● Short task
Copy every record exactly, and keep the pictures out.
● ● ● ● ●
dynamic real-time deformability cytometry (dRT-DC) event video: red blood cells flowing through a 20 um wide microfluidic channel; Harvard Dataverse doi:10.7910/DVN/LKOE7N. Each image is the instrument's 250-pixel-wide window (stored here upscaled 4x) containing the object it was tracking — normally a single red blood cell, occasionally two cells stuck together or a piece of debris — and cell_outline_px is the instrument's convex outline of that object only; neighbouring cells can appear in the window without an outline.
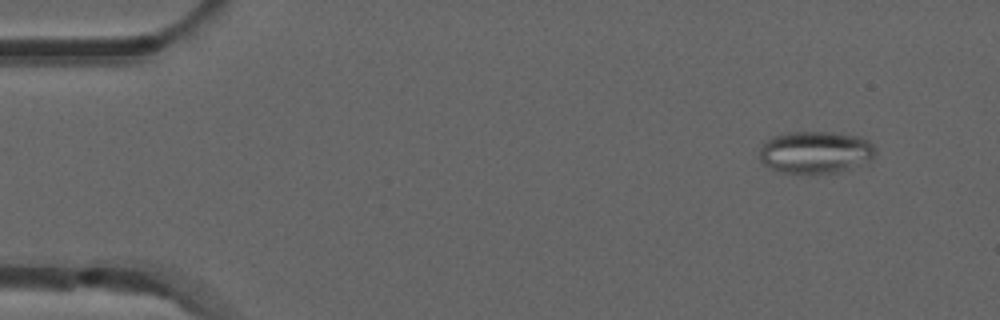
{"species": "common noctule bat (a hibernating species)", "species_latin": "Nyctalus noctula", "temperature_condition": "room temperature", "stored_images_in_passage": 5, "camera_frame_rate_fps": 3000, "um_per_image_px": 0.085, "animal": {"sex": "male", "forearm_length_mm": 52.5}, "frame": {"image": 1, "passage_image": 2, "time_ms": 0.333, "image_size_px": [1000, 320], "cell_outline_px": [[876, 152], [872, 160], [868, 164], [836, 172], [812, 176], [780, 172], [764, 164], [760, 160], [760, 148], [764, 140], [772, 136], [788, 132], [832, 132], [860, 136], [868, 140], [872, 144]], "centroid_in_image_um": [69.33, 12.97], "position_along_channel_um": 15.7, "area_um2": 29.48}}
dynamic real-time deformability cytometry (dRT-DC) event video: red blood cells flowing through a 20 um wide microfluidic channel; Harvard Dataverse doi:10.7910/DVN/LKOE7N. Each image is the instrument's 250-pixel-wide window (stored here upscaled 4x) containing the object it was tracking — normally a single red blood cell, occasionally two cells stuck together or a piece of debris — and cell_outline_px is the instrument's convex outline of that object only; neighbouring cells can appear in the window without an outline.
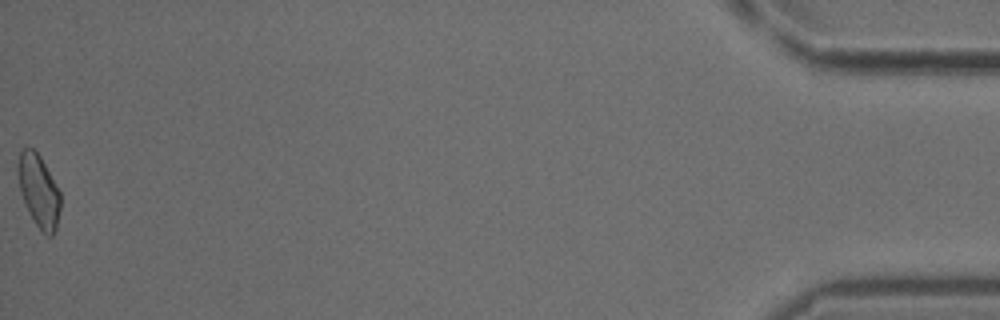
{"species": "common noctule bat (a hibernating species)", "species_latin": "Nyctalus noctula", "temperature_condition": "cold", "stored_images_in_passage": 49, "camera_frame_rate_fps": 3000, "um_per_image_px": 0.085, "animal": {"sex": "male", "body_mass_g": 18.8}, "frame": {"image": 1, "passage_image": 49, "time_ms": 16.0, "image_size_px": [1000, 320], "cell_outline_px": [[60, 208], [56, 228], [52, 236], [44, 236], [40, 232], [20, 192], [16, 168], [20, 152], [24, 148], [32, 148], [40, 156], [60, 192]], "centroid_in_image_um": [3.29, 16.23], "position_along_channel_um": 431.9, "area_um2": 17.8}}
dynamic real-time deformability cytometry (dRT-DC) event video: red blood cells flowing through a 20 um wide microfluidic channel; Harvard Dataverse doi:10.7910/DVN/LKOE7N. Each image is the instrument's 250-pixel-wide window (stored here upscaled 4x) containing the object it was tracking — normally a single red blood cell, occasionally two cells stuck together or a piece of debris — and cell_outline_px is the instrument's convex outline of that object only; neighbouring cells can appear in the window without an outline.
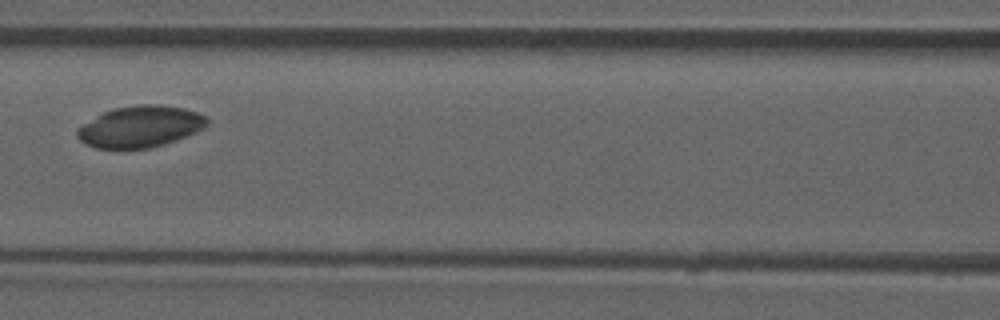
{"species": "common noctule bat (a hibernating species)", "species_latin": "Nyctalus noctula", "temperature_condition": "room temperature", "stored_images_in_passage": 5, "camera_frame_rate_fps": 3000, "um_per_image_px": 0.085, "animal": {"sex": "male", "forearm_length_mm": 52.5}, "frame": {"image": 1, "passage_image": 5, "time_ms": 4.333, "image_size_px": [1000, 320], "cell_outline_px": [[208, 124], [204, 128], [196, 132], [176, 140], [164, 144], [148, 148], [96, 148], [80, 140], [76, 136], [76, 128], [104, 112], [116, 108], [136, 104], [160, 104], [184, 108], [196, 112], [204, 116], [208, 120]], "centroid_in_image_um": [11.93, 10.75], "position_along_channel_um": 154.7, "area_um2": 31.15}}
● ● ● ● ●
● Exercise response
dynamic real-time deformability cytometry (dRT-DC) event video: red blood cells flowing through a 20 um wide microfluidic channel; Harvard Dataverse doi:10.7910/DVN/LKOE7N. Each image is the instrument's 250-pixel-wide window (stored here upscaled 4x) containing the object it was tracking — normally a single red blood cell, occasionally two cells stuck together or a piece of debris — and cell_outline_px is the instrument's convex outline of that object only; neighbouring cells can appear in the window without an outline.
{"species": "common noctule bat (a hibernating species)", "species_latin": "Nyctalus noctula", "temperature_condition": "room temperature", "stored_images_in_passage": 5, "camera_frame_rate_fps": 3000, "um_per_image_px": 0.085, "animal": {"sex": "male", "forearm_length_mm": 52.5}, "frame": {"image": 1, "passage_image": 2, "time_ms": 0.333, "image_size_px": [1000, 320], "cell_outline_px": [[876, 152], [872, 160], [868, 164], [836, 172], [812, 176], [780, 172], [764, 164], [760, 160], [760, 148], [764, 140], [772, 136], [788, 132], [832, 132], [860, 136], [868, 140], [872, 144]], "centroid_in_image_um": [69.33, 12.97], "position_along_channel_um": 15.7, "area_um2": 29.48}}
dynamic real-time deformability cytometry (dRT-DC) event video: red blood cells flowing through a 20 um wide microfluidic channel; Harvard Dataverse doi:10.7910/DVN/LKOE7N. Each image is the instrument's 250-pixel-wide window (stored here upscaled 4x) containing the object it was tracking — normally a single red blood cell, occasionally two cells stuck together or a piece of debris — and cell_outline_px is the instrument's convex outline of that object only; neighbouring cells can appear in the window without an outline.
{"species": "common noctule bat (a hibernating species)", "species_latin": "Nyctalus noctula", "temperature_condition": "cold", "stored_images_in_passage": 49, "camera_frame_rate_fps": 3000, "um_per_image_px": 0.085, "animal": {"sex": "male", "body_mass_g": 18.8}, "frame": {"image": 1, "passage_image": 49, "time_ms": 16.0, "image_size_px": [1000, 320], "cell_outline_px": [[60, 208], [56, 228], [52, 236], [44, 236], [40, 232], [20, 192], [16, 168], [20, 152], [24, 148], [32, 148], [40, 156], [60, 192]], "centroid_in_image_um": [3.29, 16.23], "position_along_channel_um": 431.9, "area_um2": 17.8}}
dynamic real-time deformability cytometry (dRT-DC) event video: red blood cells flowing through a 20 um wide microfluidic channel; Harvard Dataverse doi:10.7910/DVN/LKOE7N. Each image is the instrument's 250-pixel-wide window (stored here upscaled 4x) containing the object it was tracking — normally a single red blood cell, occasionally two cells stuck together or a piece of debris — and cell_outline_px is the instrument's convex outline of that object only; neighbouring cells can appear in the window without an outline.
{"species": "common noctule bat (a hibernating species)", "species_latin": "Nyctalus noctula", "temperature_condition": "room temperature", "stored_images_in_passage": 5, "camera_frame_rate_fps": 3000, "um_per_image_px": 0.085, "animal": {"sex": "male", "forearm_length_mm": 52.5}, "frame": {"image": 1, "passage_image": 5, "time_ms": 4.333, "image_size_px": [1000, 320], "cell_outline_px": [[208, 124], [204, 128], [196, 132], [176, 140], [164, 144], [148, 148], [96, 148], [80, 140], [76, 136], [76, 128], [104, 112], [116, 108], [136, 104], [160, 104], [184, 108], [196, 112], [204, 116], [208, 120]], "centroid_in_image_um": [11.93, 10.75], "position_along_channel_um": 154.7, "area_um2": 31.15}}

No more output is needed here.